CORAL SPRINGS, FL. Back in March 2026, a state inspector walked into Frida Coffee and Deli on Coral Springs and found a hot box full of empanadas that were nowhere near safe to serve. Egg empanadas measured 116°F. Spinach empanadas measured 112°F. Beef empanadas came in at 114°F, chicken at 118°F, ham and cheese at 119°F, and spinach and cheese at 116°F. State food safety standards require hot-held food to stay at or above 135°F.
Every item in that hot box was voluntarily discarded during the visit. The inspector issued a Stop Sale and Release order citing adulteration under Florida food safety statutes.
What Inspectors Found
The temperature failures were not the only concern. The inspector observed a food employee skip handwashing entirely before putting on gloves to handle food. The inspector reviewed policy with the employee on the spot, and the employee washed hands before putting on fresh gloves.
The deli was also operating without a valid food permit at the time of the inspection. An application had been submitted, according to the inspector's notes, but the permit itself was not in place.
The inspector also documented a missing splash barrier between the handwashing sink and the orange juice machine in the food service area, a restroom door with no self-closing device, wet wiping cloths left out of sanitizing solution, and soil buildup on oven handles. Three of those four basic violations were corrected during the visit. The splash barrier and the restroom door were not.
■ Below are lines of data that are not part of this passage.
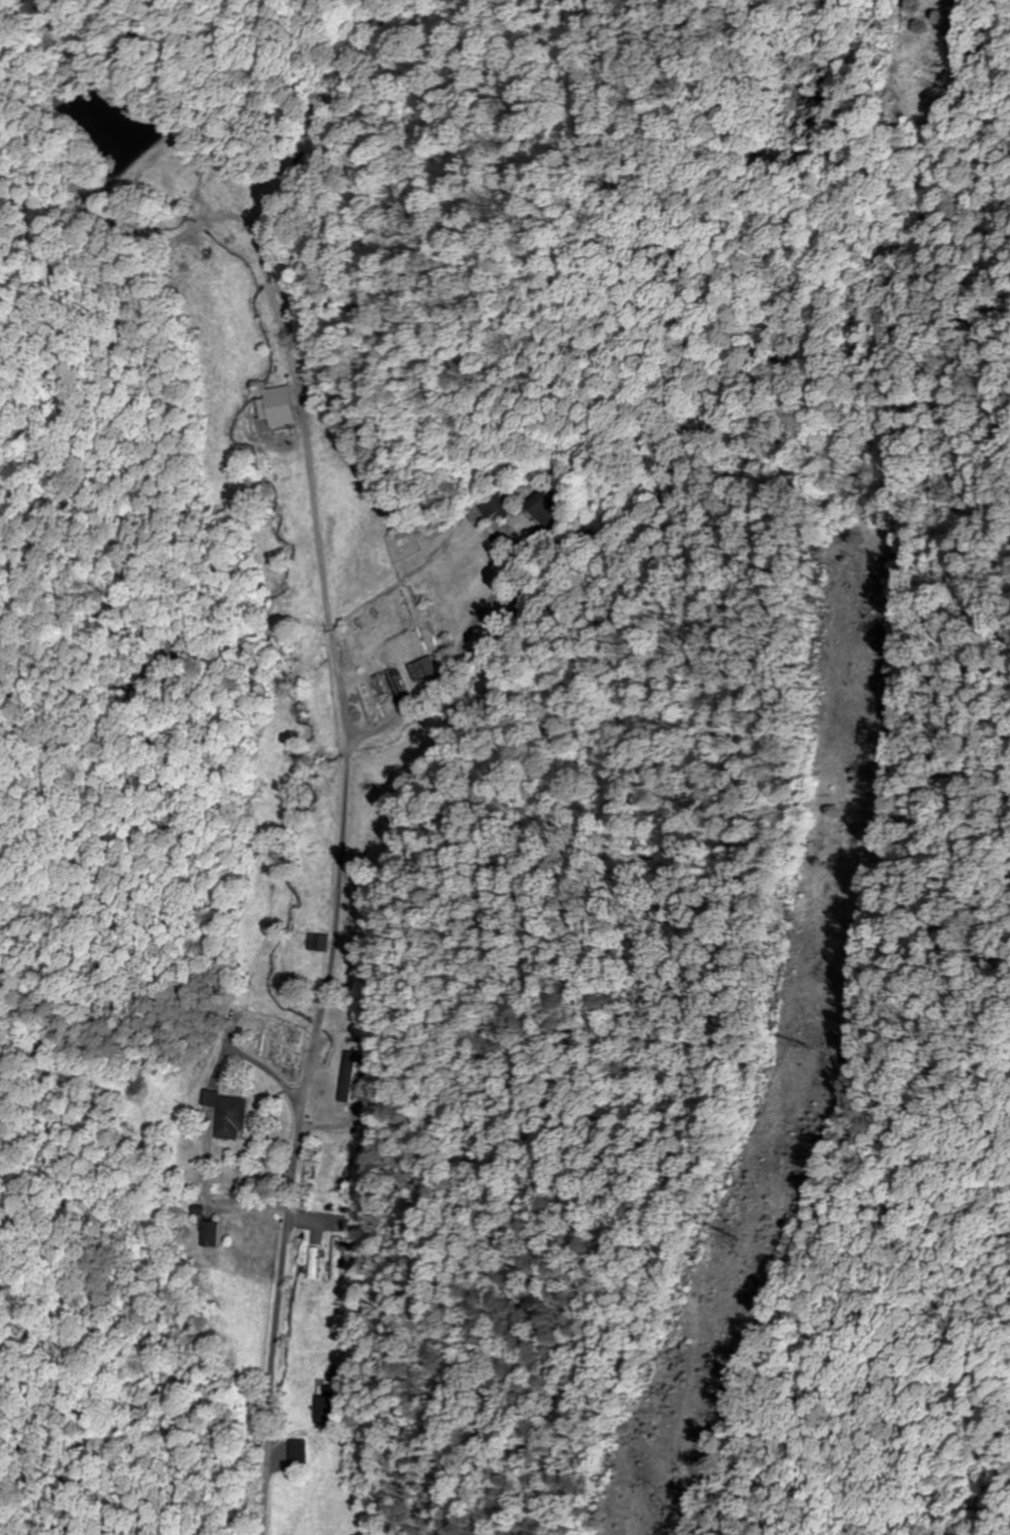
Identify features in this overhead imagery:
building: (491, 505)
building: (552, 511)
building: (423, 669)
building: (316, 943)
power tower: (813, 1044)
building: (346, 1077)
building: (228, 1114)
building: (210, 1233)
power tower: (725, 1233)
building: (337, 1259)
road: (284, 1261)
building: (313, 1262)
building: (325, 1407)
building: (296, 1450)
One additional finding was not corrected: the establishment had no written procedures for employees to respond to vomiting or diarrheal events. The inspector provided guidance documents during the visit, but written procedures were not in place at the time of inspection.
What These Violations Mean
The temperature readings in the hot box are the most direct public health concern from this inspection. When hot-held food drops below 135°F, bacteria that may already be present in cooked food, including Salmonella and Staphylococcus aureus, can begin to multiply. The empanadas at Frida Coffee and Deli ranged from 112°F to 119°F, a gap of 16 to 23 degrees below the legal minimum. A customer who purchased one of those items before the inspector arrived had no way of knowing the food had been sitting in an unsafe temperature range.
The handwashing violation carries a direct transmission risk. Gloves do not substitute for handwashing. Pathogens on an employee's hands transfer to the glove surface the moment the glove goes on, and from there to any food the employee touches. The inspector caught this in real time and had it corrected, but it reflects a gap in daily practice.
Operating without a valid food permit is a structural violation, not just a paperwork issue. A permit is the mechanism by which the state tracks a facility's inspection history, enforces compliance, and maintains the ability to act quickly if a foodborne illness complaint is filed. A facility without a current permit has effectively stepped outside that accountability system, even temporarily.
The absence of written vomit and diarrhea cleanup procedures matters most in the context of Norovirus. Norovirus spreads easily in food service environments, and improper cleanup of a contamination event can expose other customers and employees. Written procedures ensure staff know exactly what to do, in what order, and with what products, before an incident occurs rather than during one.
The Longer Record
The March 17, 2026 inspection was triggered specifically because the deli was operating without a valid food permit. That type of inspection, designated "Operating Without a Valid Food Permit, Met Sanitation Inspection," means the facility was flagged for the permit issue and inspectors conducted a full sanitation review at the same time.
The data for this facility does not include a prior inspection count, which limits the ability to place this visit in a longer pattern. What the record does show is that none of the eight violations cited on March 17 were marked as repeats. That means inspectors did not flag any of these findings as problems they had documented at this location before.
Of the eight violations, three were corrected during the inspection itself: the handwashing lapse, the wet wiping cloths, and the soiled oven handles. The hot box empanadas were pulled under a stop sale order. That leaves the splash barrier, the restroom door, and the missing vomit cleanup procedures as items that were still unresolved when the inspector left the building.